No es fácil financiar toda la movida. En las carreras, está rodeada de profesionales o empleados de muy buenos ingresos que se mueven con soltura. Ella se maneja con su sueldo de policía. Gracias a su trabajo puede pagar los viajes, pero es necesario sostener equipos y gastos colaterales. Para eso cuenta con una pequeña red de amigos solidarios que aportan una remera, medias, guantes, calzas, lo que puedan, como el caso de Doris Castillo y Carlos Heredia. O el kinesiólogo Rodrigo Ceballos, que le regala sesiones cuando está lesionada. El farmacéutico José Luis Arias aportas vitaminas, sales de rehidratación, pastillas para evitar los mareos. Cristian Esponda siempre la ayuda con la bici. Y así tantos otros. “Agradecida con todos ellos”, dice Mónica antes de despedirse para encarar el desafío ecuatoriano.
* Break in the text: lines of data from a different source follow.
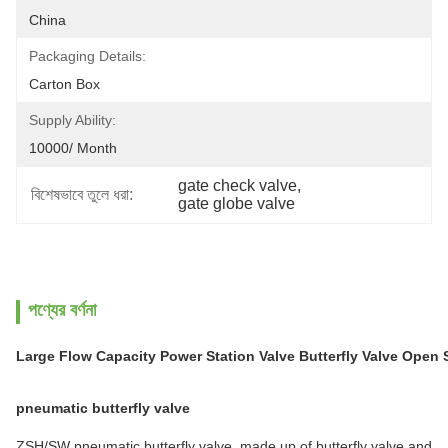
China
Packaging Details:
Carton Box
Supply Ability:
10000/ Month
gate check valve
, 
বিশেষভাবে তুলে ধরা:
gate globe valve
পণ্যের বর্ণনা
Large Flow Capacity Power Station Valve Butterfly Valve Open 
pneumatic butterfly valve
ZSH/SW pneumatic butterfly valve, made up of butterfly valve and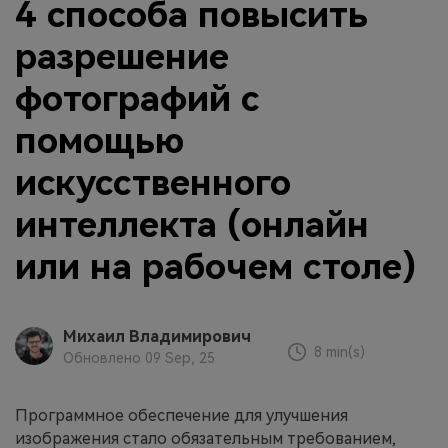
4 способа повысить
разрешение
фотографий с
помощью
искусственного
интеллекта (онлайн
или на рабочем столе)
Михаил Владимирович
8 min(s)
Обновлено 09 Sep, 25
Программное обеспечение для улучшения
изображения стало обязательным требованием,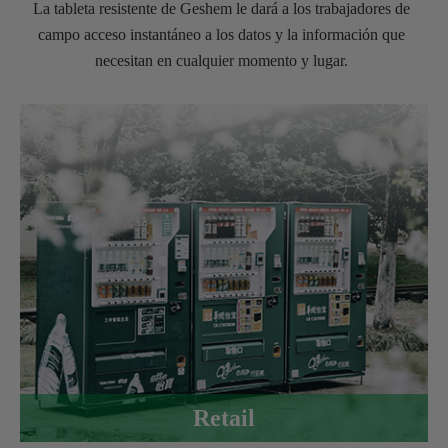
La tableta resistente de Geshem le dará a los trabajadores de
campo acceso instantáneo a los datos y la información que
necesitan en cualquier momento y lugar.
Retail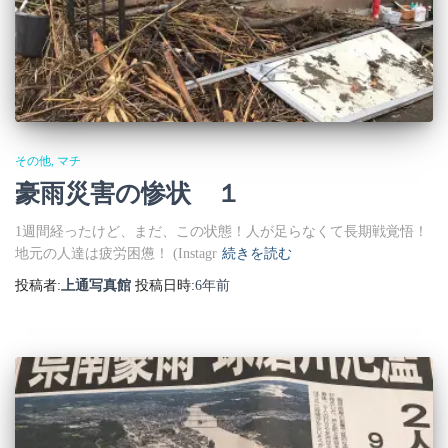
その他
マチ
豪雨災害の惨状 １
1週間経ったけど、まだ、この状態！人が足らなくて長期戦覚悟！
地元の人達は疲労困憊！ (Instagr
続きを読む
投稿者:
上通写真館
投稿日時:
6年
前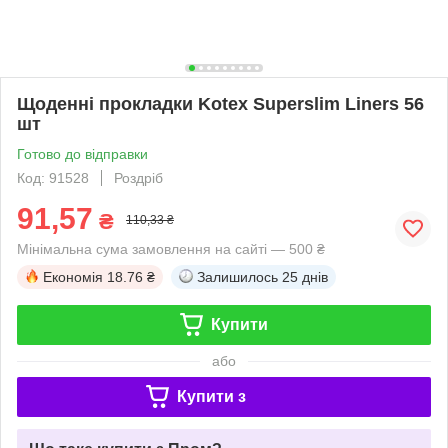
Щоденні прокладки Kotex Superslim Liners 56
шт
Готово до відправки
Код: 91528
Роздріб
91,57
₴
110,33 ₴
Мінімальна сума замовлення на сайті — 500 ₴
Економія
18.76 ₴
Залишилось
25 днів
Купити
або
Купити з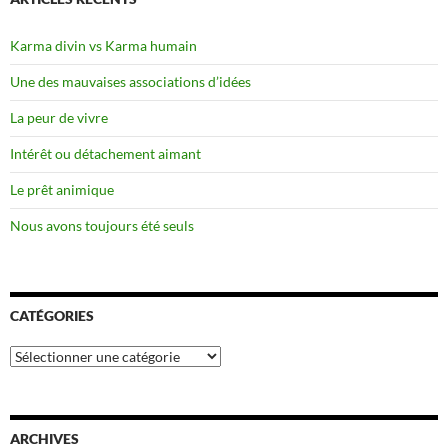
Karma divin vs Karma humain
Une des mauvaises associations d’idées
La peur de vivre
Intérêt ou détachement aimant
Le prêt animique
Nous avons toujours été seuls
CATÉGORIES
Catégories
ARCHIVES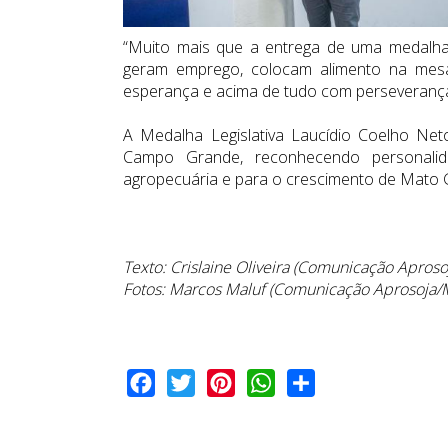
“Muito mais que a entrega de uma medalh
geram emprego, colocam alimento na mesa
esperança e acima de tudo com perseverança
A Medalha Legislativa Laucídio Coelho Ne
Campo Grande, reconhecendo personali
agropecuária e para o crescimento de Mato 
Texto: Crislaine Oliveira (Comunicação Apros
Fotos: Marcos Maluf (Comunicação Aprosoja/
Facebook
Twitter
Pinterest
WhatsApp
Share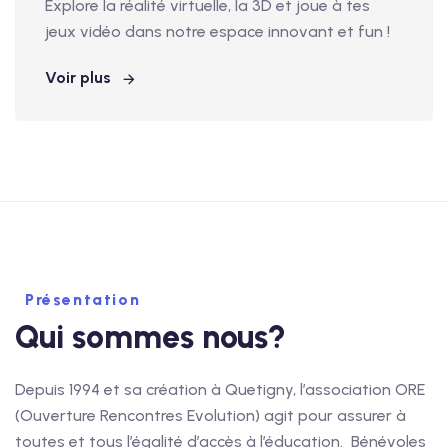
Explore la réalité virtuelle, la 3D et joue à tes
jeux vidéo dans notre espace innovant et fun !
Voir plus
Présentation
Qui sommes nous?
Depuis 1994 et sa création à Quetigny, l’association ORE
(Ouverture Rencontres Evolution) agit pour assurer à
toutes et tous l’égalité d’accès à l’éducation. Bénévoles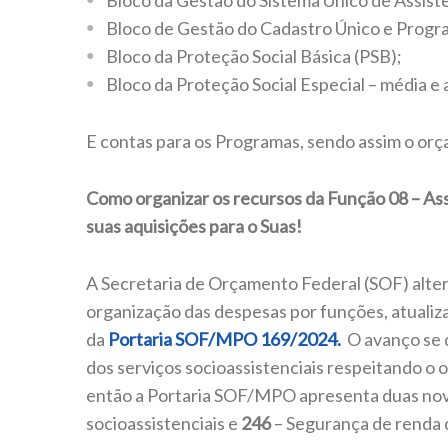
Bloco da Gestão do Sistema Único de Assist
Bloco de Gestão do Cadastro Único e Progr
Bloco da Proteção Social Básica (PSB);
Bloco da Proteção Social Especial – média e 
E contas para os Programas, sendo assim o or
Como organizar os recursos da Função 08 – Ass
suas aquisições para o Suas!
A Secretaria de Orçamento Federal (SOF) alter
organização das despesas por funções, atualiz
da
Portaria SOF/MPO 169/2024.
O avanço se d
dos serviços socioassistenciais respeitando o ob
então a Portaria SOF/MPO apresenta duas no
socioassistenciais e
246
– Segurança de renda 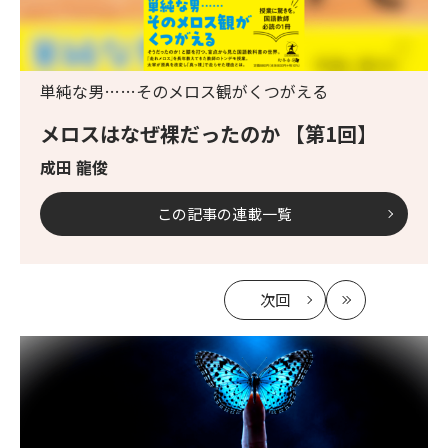
単純な男……そのメロス観がくつがえる
メロスはなぜ裸だったのか 【第1回】
成田 龍俊
この記事の連載一覧
次回
の
最
記
新
事
へ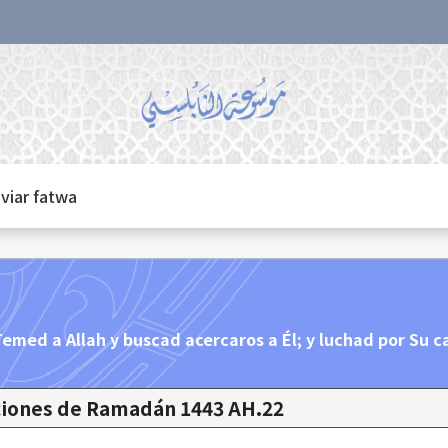
viar fatwa
 Temed a Allah y buscad acercaros a Él; y luchad por Su c
22.Estaciones de Ramadán 1443 AH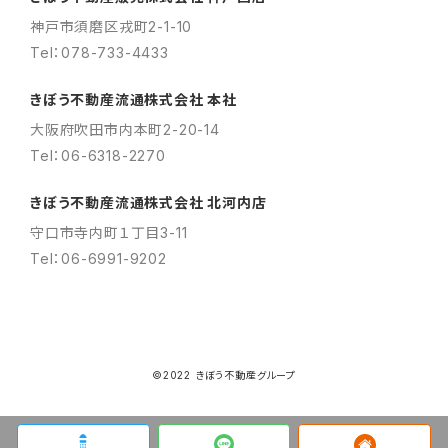
神戸市須磨区戎町2-1-10
Tel：078-733-4433
きぼう不動産流通株式会社 本社
大阪府吹田市内本町2-20-14
Tel：06-6318-2270
きぼう不動産流通株式会社 北河内店
守口市寺内町１丁目3-11
Tel：06-6991-9202
©2022 きぼう不動産グループ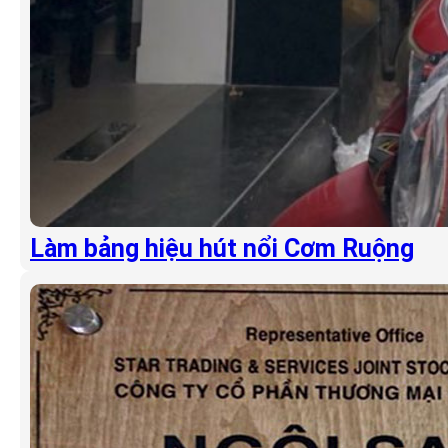
Làm bảng hiệu hút nổi Cơm Ruộng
Será el tiempo entonces de disfrutar de lo que más le gusta (trotar y pedalear) y bancar lo que menos disfruta (remar y moverse con las cuerdas en las alturas).

“El kayak puede ser riesgoso en los rápidos, te puede pasar de darte vuelta en la oscuridad y no saber dónde estás, si es profundo o no. Me pasó en Paraguay, perdí el remo en la noche y no lo encontré más. Hacía frío. Y las cuerdas me dan vértigo. Una vez tenía que saltar de unos 12 metros a una laguna que se veía profunda. Daba miedo. Al caer me hundí y sentí la desesperación en el corazón. Pero salí... Hay que ser tolerante al miedo, hay que animarse. Si lo pensás mucho le haces perder tiempo a tu equipo. Lo tenés que hacer de una y listo. Hasta ahora, lo llevo bien...”

Ficha técnica
Mónica Ñanculef
Edad: 38 años.
Altura: 1,65.
Peso: 62 kilos.
Experiencia: participó en 6 competencias de la AR World Series y en tres hizo podio. En 2014 estuvo en la final, en Ecuador: fue la única argentina en completar los 800 km.
Entrena en Paso Córdoba y Canal Grande.
Preparador: su marido Andrés Valenzuela. Los dos correrán el Raid del Viento en Chos Malal con el equipo ATSA Río Negro.
Trabajo: en el área de Comunicaciones en la Policía de Río Negro en Roca. Es sargento primero.
“¿Cómo se logra tanta resistencia? Con esto se nace, aguantás y listo, resistís. Sos tolerante al sufrimiento porque querés llegar”.
Mónica Ñanculef
No le dieron la licencia
Mónica presta servicio en el área de Comunicaciones de la Policía de Río Negro en Roca. Asegura que, tal como lo establecen las normas, pidió una licencia excepcional para poder viajar a competir pero le respondieron que no. En cambio, le dijeron que debía tomar vacaciones. “Como ya tenía todo pagado y organizado no me quedó otro remedio. No reniego de mi trabajo: gracias a eso puedo pagar mis cosas y por ejemplo pude comprar mi primera bici hace 17 años, cuando entré a la fuerza. Pero tengo que decir que es injusto que no me permitan viajar a competir”.
Del 9 al 14 de octubre se disputará por primera vez en el país una fecha de la AR World Series, con eje en Chos Malal: 300 km de bici, remo y trekking. Mónica estará ahí.